JOB ITEM:
Reproduce the text of every item below verbatim, omitting the pictures.

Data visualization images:
Content starts

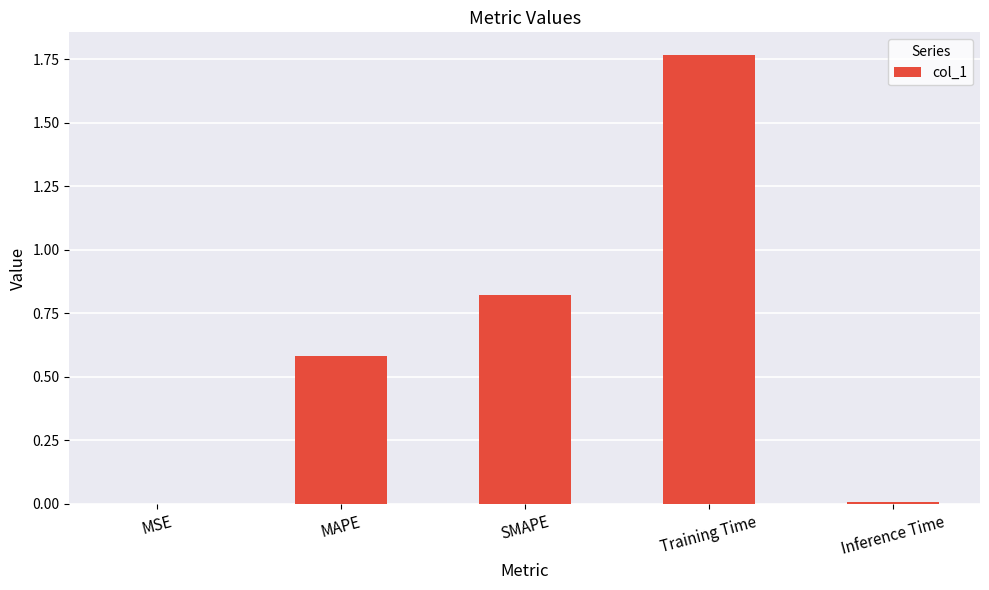

What is the change in value from MAPE to Training Time?

+1.2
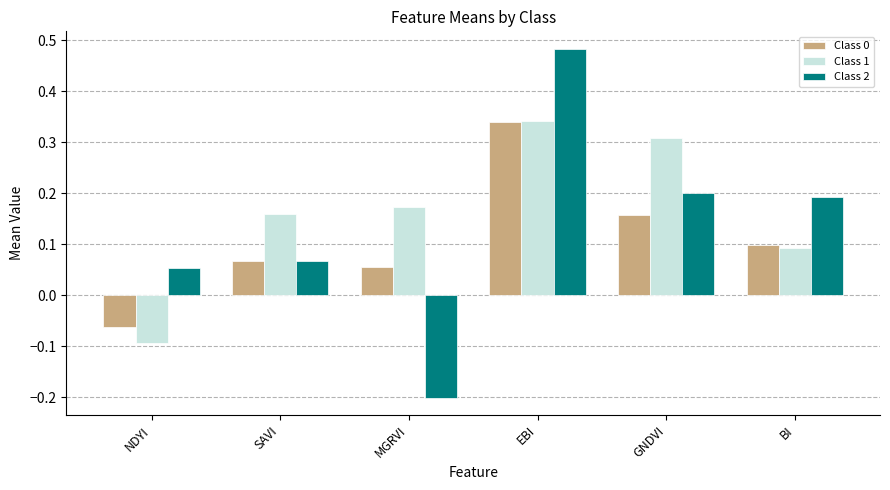

How many groups of bars are there?

6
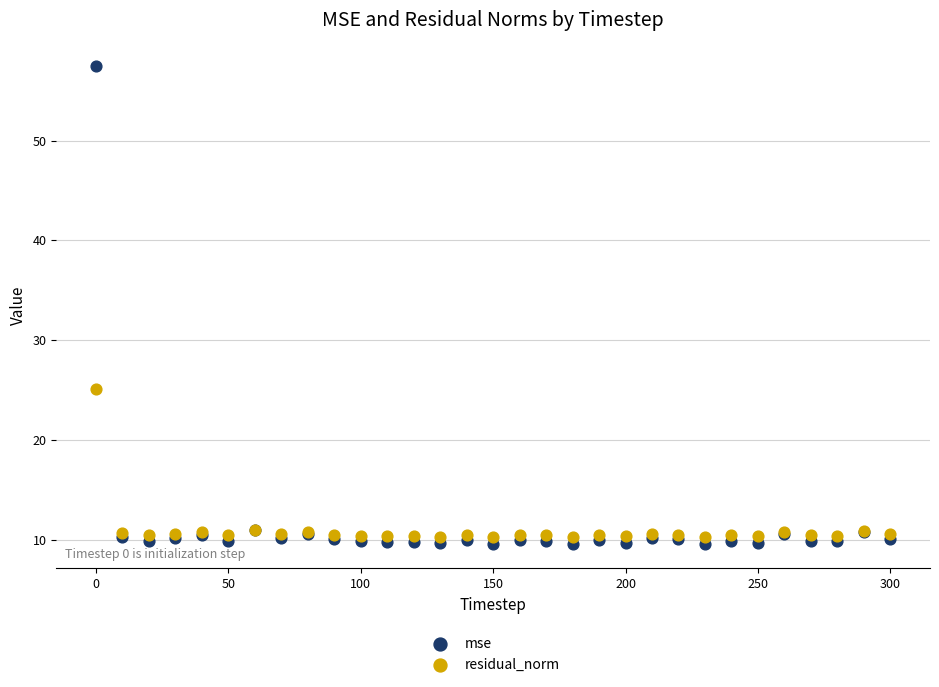

Which series has the widest spread of Y values?

mse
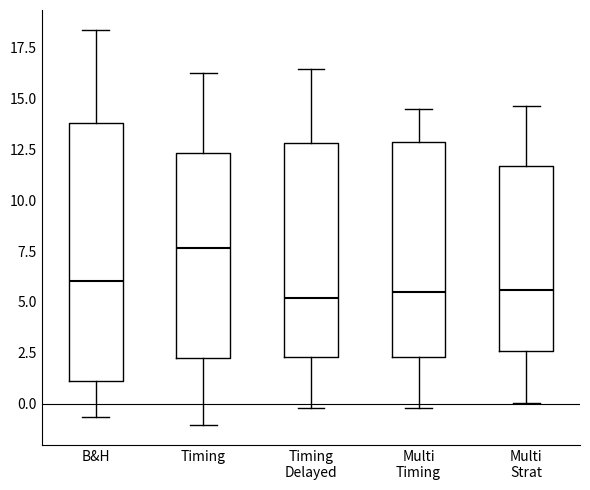

Which box has the highest median line?

Timing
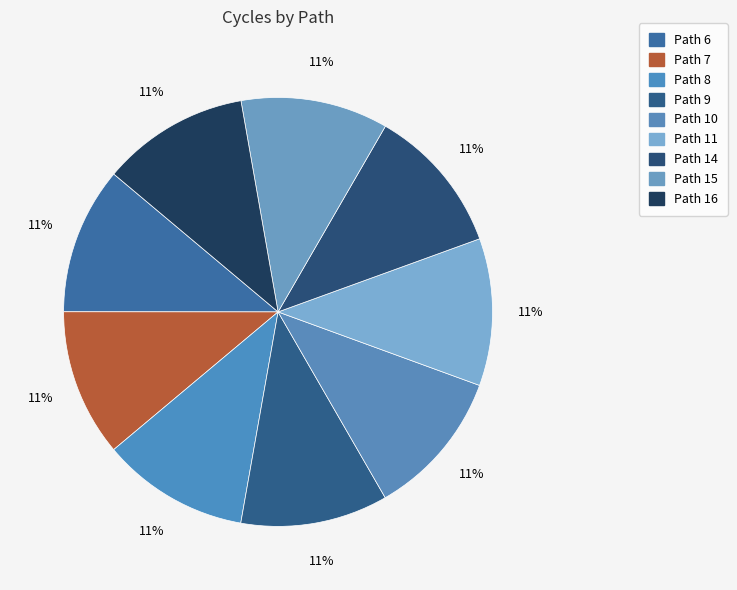

To the nearest percent, what is the average slice percentage?

11%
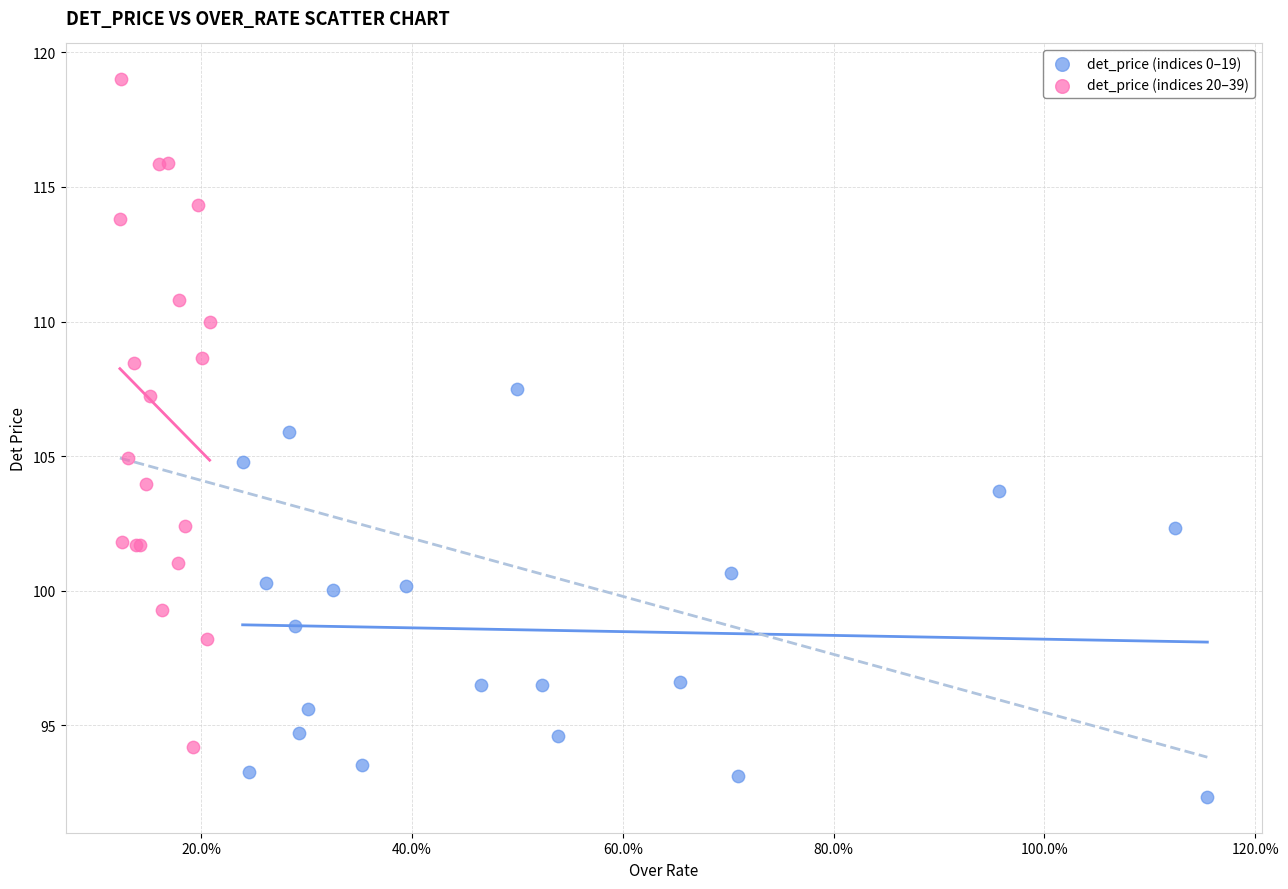

Which series has the largest Y range (max minus min)?

det_price (indices 20–39)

Content ends

REPLY TO THE EXERCISE:
What is the change in value from MAPE to Training Time?

+1.2

How many groups of bars are there?

6

Which series has the widest spread of Y values?

mse

Which box has the highest median line?

Timing

To the nearest percent, what is the average slice percentage?

11%

Which series has the largest Y range (max minus min)?

det_price (indices 20–39)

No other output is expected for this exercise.